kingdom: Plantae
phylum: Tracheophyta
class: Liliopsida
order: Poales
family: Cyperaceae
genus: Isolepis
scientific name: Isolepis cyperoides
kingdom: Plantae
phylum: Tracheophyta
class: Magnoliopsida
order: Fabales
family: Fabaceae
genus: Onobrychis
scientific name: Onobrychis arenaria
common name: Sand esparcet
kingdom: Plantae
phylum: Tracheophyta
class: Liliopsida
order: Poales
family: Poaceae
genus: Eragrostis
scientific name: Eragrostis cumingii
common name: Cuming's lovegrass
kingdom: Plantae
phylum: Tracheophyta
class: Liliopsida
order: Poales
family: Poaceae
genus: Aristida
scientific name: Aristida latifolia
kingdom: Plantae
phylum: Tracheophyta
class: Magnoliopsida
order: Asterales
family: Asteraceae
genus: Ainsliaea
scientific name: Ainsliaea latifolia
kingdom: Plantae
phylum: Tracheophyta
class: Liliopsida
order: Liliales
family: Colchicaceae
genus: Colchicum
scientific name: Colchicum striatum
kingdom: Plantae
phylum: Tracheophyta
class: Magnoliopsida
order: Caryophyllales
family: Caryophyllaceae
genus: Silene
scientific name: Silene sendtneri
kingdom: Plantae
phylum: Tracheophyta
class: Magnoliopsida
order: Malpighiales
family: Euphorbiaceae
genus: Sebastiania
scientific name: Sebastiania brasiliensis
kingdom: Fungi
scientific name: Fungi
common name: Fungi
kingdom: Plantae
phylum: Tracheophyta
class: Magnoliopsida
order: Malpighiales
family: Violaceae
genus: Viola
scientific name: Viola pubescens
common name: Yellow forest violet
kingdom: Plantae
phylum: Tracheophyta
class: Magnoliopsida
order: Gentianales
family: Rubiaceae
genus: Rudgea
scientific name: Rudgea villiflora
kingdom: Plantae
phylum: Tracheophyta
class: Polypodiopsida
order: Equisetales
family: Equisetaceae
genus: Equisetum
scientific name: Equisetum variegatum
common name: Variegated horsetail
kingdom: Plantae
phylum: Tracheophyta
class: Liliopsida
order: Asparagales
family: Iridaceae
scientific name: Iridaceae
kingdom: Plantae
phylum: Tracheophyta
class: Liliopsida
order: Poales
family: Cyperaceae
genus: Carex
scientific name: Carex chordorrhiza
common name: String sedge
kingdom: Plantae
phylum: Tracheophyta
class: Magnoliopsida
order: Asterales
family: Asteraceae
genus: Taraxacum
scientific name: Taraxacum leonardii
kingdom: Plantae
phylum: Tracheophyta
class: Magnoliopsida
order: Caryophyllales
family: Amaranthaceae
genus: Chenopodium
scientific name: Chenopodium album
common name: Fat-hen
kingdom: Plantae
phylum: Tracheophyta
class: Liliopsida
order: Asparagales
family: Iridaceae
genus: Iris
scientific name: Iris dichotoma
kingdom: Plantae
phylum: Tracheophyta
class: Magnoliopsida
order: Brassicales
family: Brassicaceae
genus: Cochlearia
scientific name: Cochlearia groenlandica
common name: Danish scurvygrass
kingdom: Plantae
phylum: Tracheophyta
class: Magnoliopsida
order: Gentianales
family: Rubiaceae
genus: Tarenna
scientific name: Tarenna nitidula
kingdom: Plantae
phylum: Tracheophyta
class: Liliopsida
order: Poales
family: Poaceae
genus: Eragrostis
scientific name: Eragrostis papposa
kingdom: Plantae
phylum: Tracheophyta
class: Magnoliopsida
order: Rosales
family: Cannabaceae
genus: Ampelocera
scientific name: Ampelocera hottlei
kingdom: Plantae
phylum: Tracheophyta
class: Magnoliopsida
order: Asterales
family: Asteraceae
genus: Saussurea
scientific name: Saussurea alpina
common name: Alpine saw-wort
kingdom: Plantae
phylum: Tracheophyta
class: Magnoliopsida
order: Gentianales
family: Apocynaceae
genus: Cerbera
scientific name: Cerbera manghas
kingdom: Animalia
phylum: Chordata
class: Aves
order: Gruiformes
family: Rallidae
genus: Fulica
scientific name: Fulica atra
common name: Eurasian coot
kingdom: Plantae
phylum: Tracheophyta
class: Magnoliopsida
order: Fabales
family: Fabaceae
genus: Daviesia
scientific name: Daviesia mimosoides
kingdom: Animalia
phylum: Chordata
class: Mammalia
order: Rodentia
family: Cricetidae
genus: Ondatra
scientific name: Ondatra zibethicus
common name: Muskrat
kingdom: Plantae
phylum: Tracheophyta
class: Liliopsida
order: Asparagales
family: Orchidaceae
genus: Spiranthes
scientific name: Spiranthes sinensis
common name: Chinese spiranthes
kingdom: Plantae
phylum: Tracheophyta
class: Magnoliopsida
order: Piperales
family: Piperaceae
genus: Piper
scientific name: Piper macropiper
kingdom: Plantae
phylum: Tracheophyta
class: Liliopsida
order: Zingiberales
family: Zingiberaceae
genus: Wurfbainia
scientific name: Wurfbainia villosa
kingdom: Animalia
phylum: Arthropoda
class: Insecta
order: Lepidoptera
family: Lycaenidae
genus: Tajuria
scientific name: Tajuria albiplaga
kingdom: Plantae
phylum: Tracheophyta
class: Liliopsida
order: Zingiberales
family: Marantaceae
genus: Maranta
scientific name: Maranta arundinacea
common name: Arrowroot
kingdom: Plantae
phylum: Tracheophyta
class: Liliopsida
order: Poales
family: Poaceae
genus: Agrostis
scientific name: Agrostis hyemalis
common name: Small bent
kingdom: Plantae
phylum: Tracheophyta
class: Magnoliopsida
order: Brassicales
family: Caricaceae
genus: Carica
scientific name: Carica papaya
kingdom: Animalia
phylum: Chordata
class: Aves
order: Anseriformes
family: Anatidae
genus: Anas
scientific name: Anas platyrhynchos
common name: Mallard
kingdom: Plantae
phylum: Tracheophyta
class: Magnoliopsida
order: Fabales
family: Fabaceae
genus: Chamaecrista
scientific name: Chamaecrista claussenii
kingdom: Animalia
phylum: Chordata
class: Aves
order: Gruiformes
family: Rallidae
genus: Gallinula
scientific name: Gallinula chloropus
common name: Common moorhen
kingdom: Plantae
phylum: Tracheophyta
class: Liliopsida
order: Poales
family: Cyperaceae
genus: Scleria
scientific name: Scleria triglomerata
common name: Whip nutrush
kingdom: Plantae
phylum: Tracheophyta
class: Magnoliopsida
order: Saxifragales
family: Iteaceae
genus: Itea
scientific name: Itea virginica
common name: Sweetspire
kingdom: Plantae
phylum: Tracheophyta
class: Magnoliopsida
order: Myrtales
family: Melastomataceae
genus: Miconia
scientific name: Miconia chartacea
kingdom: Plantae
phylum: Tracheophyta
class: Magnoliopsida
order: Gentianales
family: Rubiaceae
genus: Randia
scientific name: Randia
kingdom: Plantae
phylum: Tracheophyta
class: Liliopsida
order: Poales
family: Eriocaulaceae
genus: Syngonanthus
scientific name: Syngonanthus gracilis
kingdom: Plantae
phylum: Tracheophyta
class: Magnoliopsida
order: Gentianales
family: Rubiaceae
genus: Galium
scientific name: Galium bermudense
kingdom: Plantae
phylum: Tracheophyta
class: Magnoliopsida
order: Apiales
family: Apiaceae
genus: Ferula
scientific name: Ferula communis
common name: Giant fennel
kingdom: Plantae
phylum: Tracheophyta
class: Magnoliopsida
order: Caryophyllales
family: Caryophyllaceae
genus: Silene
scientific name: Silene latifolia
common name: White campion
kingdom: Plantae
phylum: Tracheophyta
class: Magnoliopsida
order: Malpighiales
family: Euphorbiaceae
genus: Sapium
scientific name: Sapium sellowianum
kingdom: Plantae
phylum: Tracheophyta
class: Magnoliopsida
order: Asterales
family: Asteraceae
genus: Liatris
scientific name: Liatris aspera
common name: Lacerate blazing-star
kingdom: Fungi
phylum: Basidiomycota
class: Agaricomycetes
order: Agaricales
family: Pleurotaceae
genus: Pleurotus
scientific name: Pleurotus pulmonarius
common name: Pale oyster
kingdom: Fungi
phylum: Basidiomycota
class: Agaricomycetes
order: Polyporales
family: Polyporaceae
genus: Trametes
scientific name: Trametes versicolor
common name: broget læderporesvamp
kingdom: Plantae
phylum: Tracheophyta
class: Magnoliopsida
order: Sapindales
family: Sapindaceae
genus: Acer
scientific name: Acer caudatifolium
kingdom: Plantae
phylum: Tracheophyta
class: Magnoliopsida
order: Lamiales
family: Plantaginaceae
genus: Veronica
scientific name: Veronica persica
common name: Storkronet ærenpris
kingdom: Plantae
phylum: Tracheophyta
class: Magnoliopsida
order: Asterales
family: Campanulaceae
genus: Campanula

• **Given problem**
Starting at the line containing "scientific name: Scleria triglomerata" and ending at the line containing "scientific name: Galium bermudense", put those lines of the records above into a JSON list of strings, one string per line, leaving out any blank lines.

• **Reply to the exercise**
[
  "scientific name: Scleria triglomerata",
  "common name: Whip nutrush",
  "kingdom: Plantae",
  "phylum: Tracheophyta",
  "class: Magnoliopsida",
  "order: Saxifragales",
  "family: Iteaceae",
  "genus: Itea",
  "scientific name: Itea virginica",
  "common name: Sweetspire",
  "kingdom: Plantae",
  "phylum: Tracheophyta",
  "class: Magnoliopsida",
  "order: Myrtales",
  "family: Melastomataceae",
  "genus: Miconia",
  "scientific name: Miconia chartacea",
  "kingdom: Plantae",
  "phylum: Tracheophyta",
  "class: Magnoliopsida",
  "order: Gentianales",
  "family: Rubiaceae",
  "genus: Randia",
  "scientific name: Randia",
  "kingdom: Plantae",
  "phylum: Tracheophyta",
  "class: Liliopsida",
  "order: Poales",
  "family: Eriocaulaceae",
  "genus: Syngonanthus",
  "scientific name: Syngonanthus gracilis",
  "kingdom: Plantae",
  "phylum: Tracheophyta",
  "class: Magnoliopsida",
  "order: Gentianales",
  "family: Rubiaceae",
  "genus: Galium",
  "scientific name: Galium bermudense"
]